* **WHAT YOU SHOULD DO**
Please copy out the entries below exactly, beginning with the line that contains "Average utilization, AATS0i: 161 -> 234.3" and ending with the line that contains "2024年执行数, 文化旅游体育与传媒支出: 359.87 -> 47.85", and include nothing outside that span.
**********
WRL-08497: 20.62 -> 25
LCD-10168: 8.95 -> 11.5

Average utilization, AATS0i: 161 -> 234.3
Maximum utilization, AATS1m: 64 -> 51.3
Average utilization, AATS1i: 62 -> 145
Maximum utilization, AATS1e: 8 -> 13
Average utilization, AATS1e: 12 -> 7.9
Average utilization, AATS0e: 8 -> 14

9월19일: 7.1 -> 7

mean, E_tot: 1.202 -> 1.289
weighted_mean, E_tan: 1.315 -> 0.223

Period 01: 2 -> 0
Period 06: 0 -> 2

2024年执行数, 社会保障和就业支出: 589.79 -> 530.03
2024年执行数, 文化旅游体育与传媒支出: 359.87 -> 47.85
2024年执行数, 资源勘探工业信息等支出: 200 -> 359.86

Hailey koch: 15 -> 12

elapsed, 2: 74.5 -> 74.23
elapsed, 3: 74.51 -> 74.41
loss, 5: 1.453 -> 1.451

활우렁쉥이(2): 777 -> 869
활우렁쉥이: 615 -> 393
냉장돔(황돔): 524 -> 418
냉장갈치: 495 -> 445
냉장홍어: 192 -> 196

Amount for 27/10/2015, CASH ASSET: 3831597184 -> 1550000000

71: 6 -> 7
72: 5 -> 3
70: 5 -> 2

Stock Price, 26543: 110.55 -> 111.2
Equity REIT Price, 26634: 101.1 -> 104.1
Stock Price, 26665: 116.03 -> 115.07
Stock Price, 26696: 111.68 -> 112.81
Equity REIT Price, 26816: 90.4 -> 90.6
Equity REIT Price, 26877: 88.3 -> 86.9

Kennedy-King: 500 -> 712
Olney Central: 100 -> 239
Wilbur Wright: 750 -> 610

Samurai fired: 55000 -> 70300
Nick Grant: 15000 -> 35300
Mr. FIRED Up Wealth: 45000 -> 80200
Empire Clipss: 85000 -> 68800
**********
* **RESPONSE TO THIS TASK**
Average utilization, AATS0i: 161 -> 234.3
Maximum utilization, AATS1m: 64 -> 51.3
Average utilization, AATS1i: 62 -> 145
Maximum utilization, AATS1e: 8 -> 13
Average utilization, AATS1e: 12 -> 7.9
Average utilization, AATS0e: 8 -> 14

9월19일: 7.1 -> 7

mean, E_tot: 1.202 -> 1.289
weighted_mean, E_tan: 1.315 -> 0.223

Period 01: 2 -> 0
Period 06: 0 -> 2

2024年执行数, 社会保障和就业支出: 589.79 -> 530.03
2024年执行数, 文化旅游体育与传媒支出: 359.87 -> 47.85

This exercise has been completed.